More recent work has investigated the use of PCP in more frequently encountered, optimization-based scheduling contexts. We have developed extended PCP-based procedures for scheduling under several common objective criteria. With respect to makespan minimization, we have produced solutions competitive with the best OR approximation algorithms currently known on large, previously published benchmark problems with less computational expense. We have also developed PCP-based solution improvement procedure for minimizing weighted tardiness; experiments here have demonstrated an ability to efficiently produce job-shop schedules that substantially improve on those generated by a complex of dispatch-based solutions designed for tardiness minimization across a range of different shop conditions. Finally, we have developed generalizations of the basic PCP procedure's look-ahead heuristics and pruning criteria that enable efficient scheduling under a range of complex, quantitative temporal constraints that are difficult to handle within traditional, "fixed times" scheduling approaches (e.g., imprecise durations, activity separation constraints, sequence-dependent setups).

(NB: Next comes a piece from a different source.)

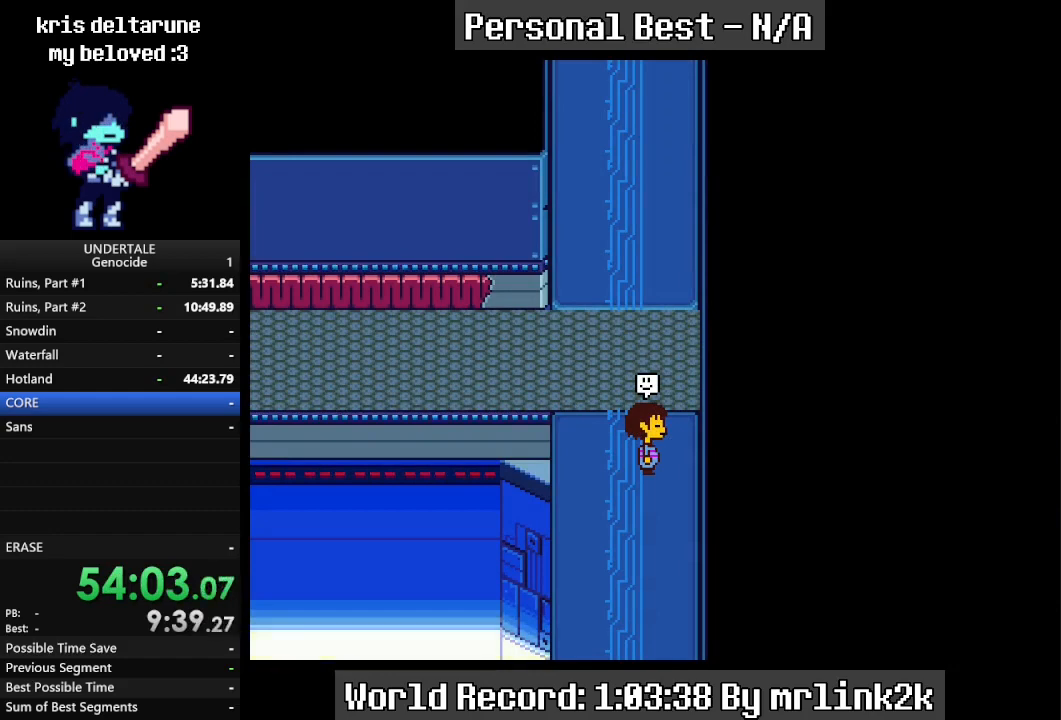
{"keys": ["down", "return"], "events": [[200, "return", "down"]]}
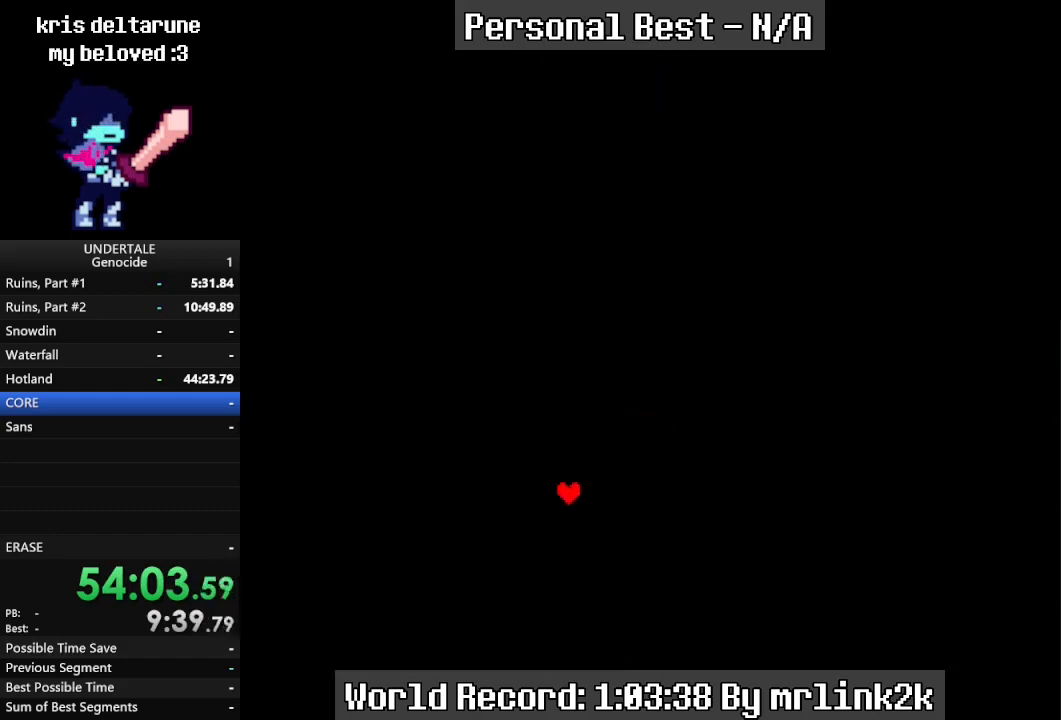
{"keys": ["down", "return", "right"], "events": [[333, "right", "down"]]}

Scheduling Experiments in an Automated Chemistry Workstation

Other research has recently applied constraint-posting scheduling concepts to the problem of scheduling experiments for an automated robotic chemistry workstation (resident in the Chemistry Department at CMU). This problem is dominated by the presence of finite temporal separation constraints between successive steps of individual experimental plans (e.g., a chemical reaction must be sampled by the robot 2 hours after the last sample taken), and the overall objective is to maximize parallel experimentation. By developing a constraint-posting variant of the existing ``fixed-times'' scheduling procedure and introducing the capability to support flexibility in constraint specification, the utilization of the workstation was almost doubled. A version of this scheduler has been operational since September, 1993. Our current focus here is on development of complementary mechanisms for exploiting the temporal flexibility inherent in a constraint-posting schedule at execution time, in this case to reactively manage workstation plans in response to feedback on the progress of various experiments.